■ REQUIRED ACTION 1:
Decide whether each statement below agrees with the teaching statement. Answer yes or no for each, and quote the words of the text that settle it.
(a) The teaching philosophy is built around three core student outcomes.
(b) The outcomes apply only to PhD-level graduates.
(c) An engineering student can be trained for every problem they will meet in their career.

■ STUDY TEXT:
━━━━━━

Teaching Statement


Teaching and student mentoring are two primary motivations for my desire to continue work in academia. The opportunity to invest in the lives of eager young students is a challenging, yet rewarding experience. In addition, working with students allows me to think through difficult subjects and better understand underlying fundamentals in order to teach others in a meaningful, and relevant, way. Working with students who have no previous exposure to advanced research topics allows those of us in the research community to maintain proper perspective both in teaching and research.

Teaching Philosophy

My teaching philosophy centers around developing three core student outcomes: (1) Independently analyze problems and generate creative solutions; (2) Demonstrate leadership and flexibility when working in a team; (3) Communicate clearly and effectively across disciplines and audiences. These qualities are essential in preparing students for their post-graduate careers, whether in academia, industry, or government. Further, they apply not only to PhD-level graduates and post-doctoral scholars, but also to undergraduates and masters students. All coursework should be designed around one or more of these outcomes. While knowledge transfer of the intended subject matter is important, perhaps the more critical component is ensuring that students will know when and how they need to apply the knowledge they are acquiring. Particularly true for engineering, it is impossible to train a student for every possible scenario or problem they will encounter in their career. Therefore, as an educator, I strive to provide a strong foundation from which students can build on when they enter the workforce.

━━━━━━

(Stored dataset items)
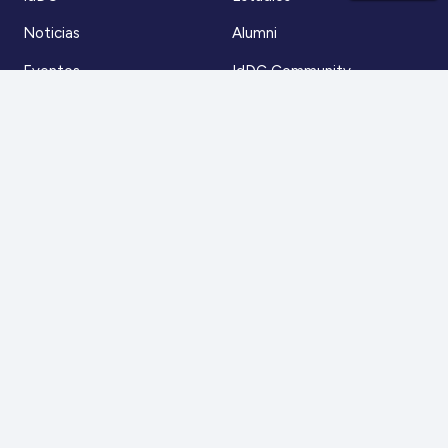
Noticias
Alumni
Eventos
IdDC Community
Formación
Acceso AulaIDDC
Nosotros
Canal de denuncias
Contacto
Para más información
Escríbenos a
contacto@iddc.cl
O llámanos al
22 5706045
Zoco Santiago, Av. La Dehesa 1500, oficina 802,
Lo Barnechea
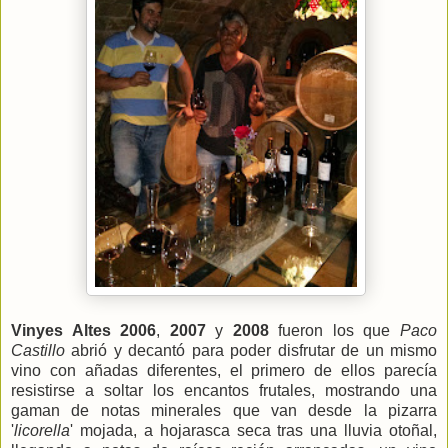
Vinyes Altes
2006
,
2007
y
2008
fueron los que
Paco
Castillo
abrió y decantó para poder disfrutar de un mismo
vino con añadas diferentes, el primero de ellos parecía
resistirse a soltar los encantos frutales, mostrando una
gaman de notas minerales que van desde la pizarra
'
licorella
' mojada, a hojarasca seca tras una lluvia otoñal,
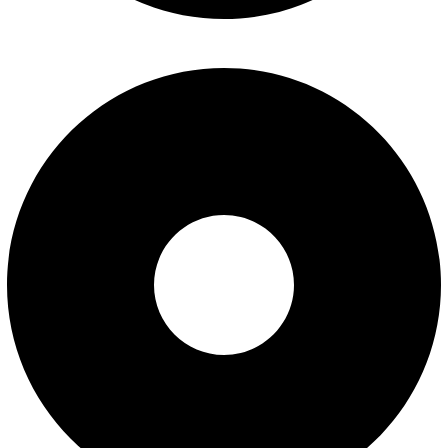
پیگیری سفارش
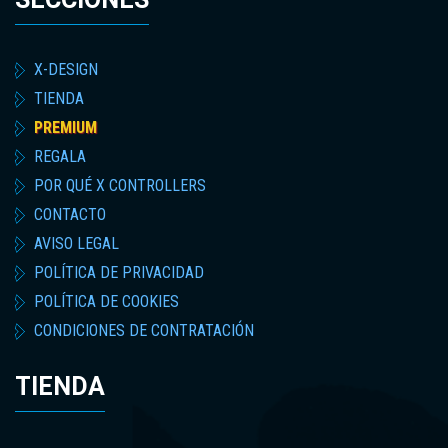
X-DESIGN
TIENDA
PREMIUM
REGALA
POR QUÉ X CONTROLLERS
CONTACTO
AVISO LEGAL
POLÍTICA DE PRIVACIDAD
POLÍTICA DE COOKIES
CONDICIONES DE CONTRATACIÓN
TIENDA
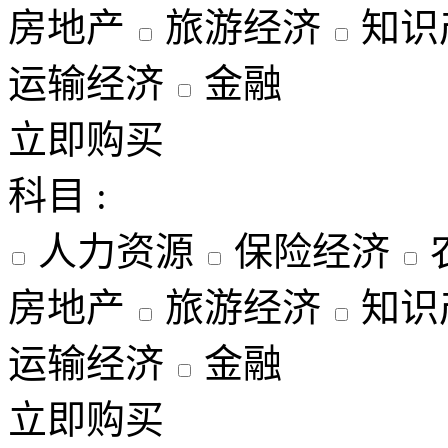
房地产
旅游经济
知识
运输经济
金融
立即购买
科目 :
人力资源
保险经济
房地产
旅游经济
知识
运输经济
金融
立即购买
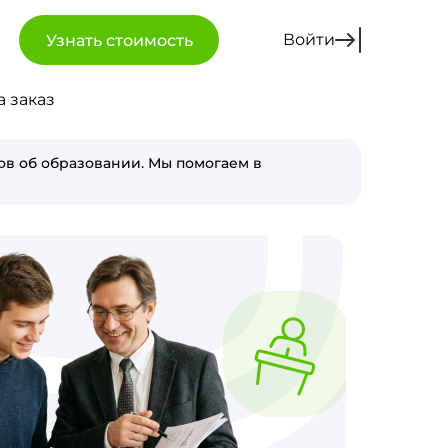
Войти
Узнать стоимость
 заказ
в об образовании. Мы помогаем в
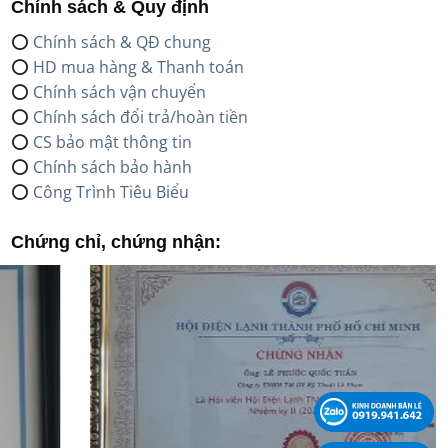
Chính sách & Quy định
⭕
Chính sách & QĐ chung
⭕
HD mua hàng & Thanh toán
⭕
Chính sách vận chuyển
⭕
Chính sách đổi trả/hoàn tiền
⭕
CS bảo mật thông tin
⭕
Chính sách bảo hành
⭕
Công Trình Tiêu Biểu
Chứng chỉ, chứng nhận:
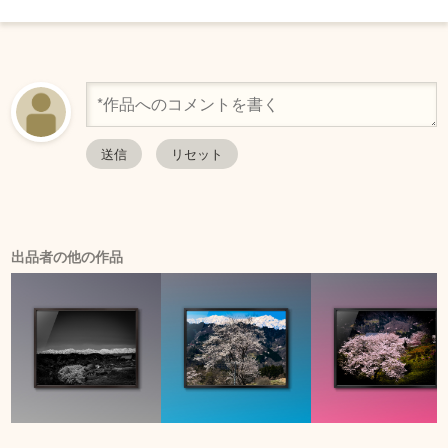
出品者の他の作品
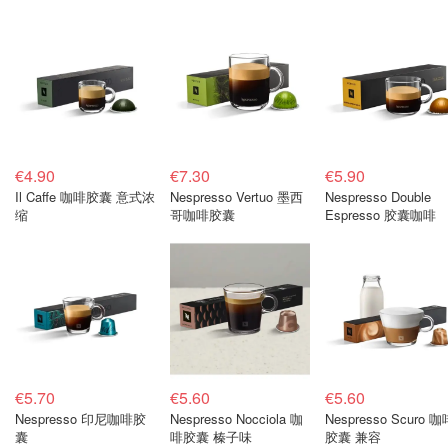
€4.90
€7.30
€5.90
Il Caffe 咖啡胶囊 意式浓
Nespresso Vertuo 墨西
Nespresso Double
缩
哥咖啡胶囊
Espresso 胶囊咖啡
€5.70
€5.60
€5.60
Nespresso 印尼咖啡胶
Nespresso Nocciola 咖
Nespresso Scuro 咖
囊
啡胶囊 榛子味
胶囊 兼容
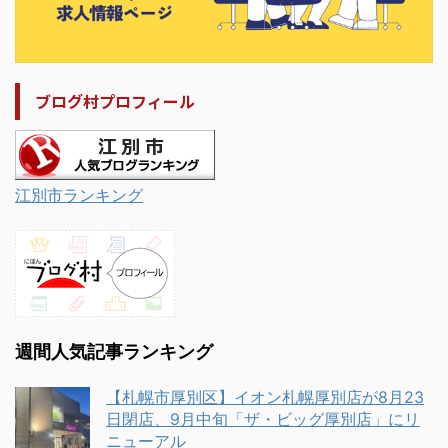
ブログ村プロフィール
江別市ランキング
週間人気記事ランキング
【札幌市厚別区】イオン札幌厚別店が8月23
日閉店、9月中旬「ザ・ビッグ厚別店」にリ
ニューアル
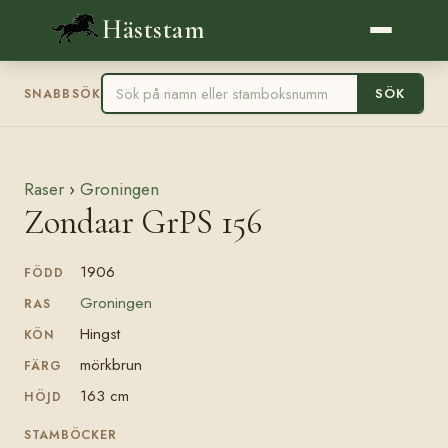
Häststam
SÖK
SNABBSÖK
Raser
›
Groningen
Zondaar GrPS 156
1906
FÖDD
Groningen
RAS
Hingst
KÖN
mörkbrun
FÄRG
163 cm
HÖJD
STAMBÖCKER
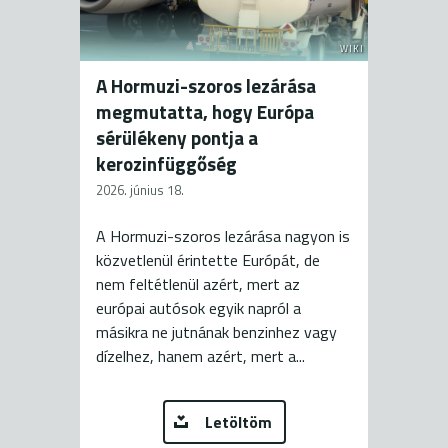
WIKI
A Hormuzi-szoros lezárása
megmutatta, hogy Európa
sérülékeny pontja a
kerozinfüggőség
2026. június 18.
A Hormuzi-szoros lezárása nagyon is
közvetlenül érintette Európát, de
nem feltétlenül azért, mert az
európai autósok egyik napról a
másikra ne jutnának benzinhez vagy
dízelhez, hanem azért, mert a...
Letöltöm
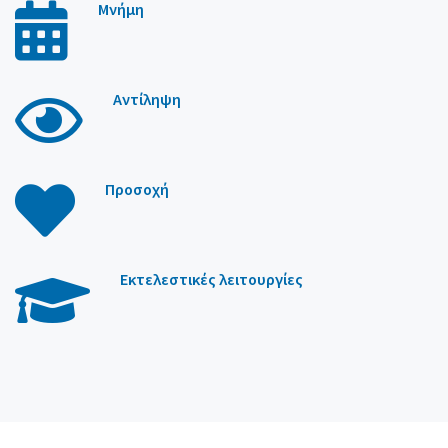
Μνήμη
Αντίληψη
Προσοχή
Εκτελεστικές λειτουργίες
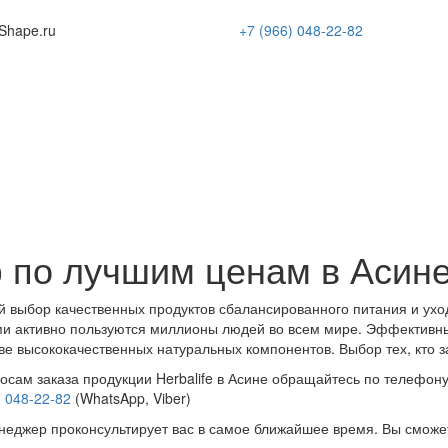
Shape
.ru
+7 (966)
048-22-82
 по лучшим ценам в Асин
 выбор качественных продуктов сбалансированного питания и ухо
и активно пользуются миллионы людей во всем мире. Эффективн
ве высококачественных натуральных компонентов. Выбор тех, кто з
осам заказа продукции Herbalife в Асине обращайтесь по телефону
) 048-22-82
(WhatsApp, Viber)
еджер проконсультирует вас в самое ближайшее время. Вы сможе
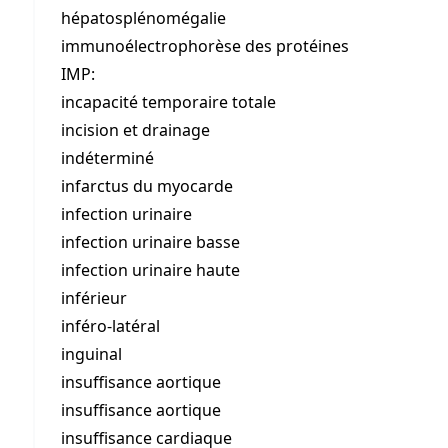
hépatosplénomégalie
immunoélectrophorèse des protéines
IMP:
incapacité temporaire totale
incision et drainage
indéterminé
infarctus du myocarde
infection urinaire
infection urinaire basse
infection urinaire haute
inférieur
inféro-latéral
inguinal
insuffisance aortique
insuffisance aortique
insuffisance cardiaque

━━━━━━

■ REQUIRED ACTION 2:
Output the lines of the stored dataset items without any change, beginning at the first line of those entries and stopping after the line that contains "پیگیری سفارش". Include both of those lines, and leave the pictures out.

■ FINAL ANSWER 1:
(a) Yes: "My teaching philosophy centers around developing three core student outcomes"
(b) No: "they apply not only to PhD-level graduates and post-doctoral scholars, but also to undergraduates and masters students"
(c) No: "it is impossible to train a student for every possible scenario or problem they will encounter in their career"

■ FINAL ANSWER 2:
Noticias
Alumni
Eventos
IdDC Community
Formación
Acceso AulaIDDC
Nosotros
Canal de denuncias
Contacto
Para más información
Escríbenos a
contacto@iddc.cl
O llámanos al
22 5706045
Zoco Santiago, Av. La Dehesa 1500, oficina 802,
Lo Barnechea
Vinyes Altes
2006
,
2007
y
2008
fueron los que
Paco
Castillo
abrió y decantó para poder disfrutar de un mismo
vino con añadas diferentes, el primero de ellos parecía
resistirse a soltar los encantos frutales, mostrando una
gaman de notas minerales que van desde la pizarra
'
licorella
' mojada, a hojarasca seca tras una lluvia otoñal,
پیگیری سفارش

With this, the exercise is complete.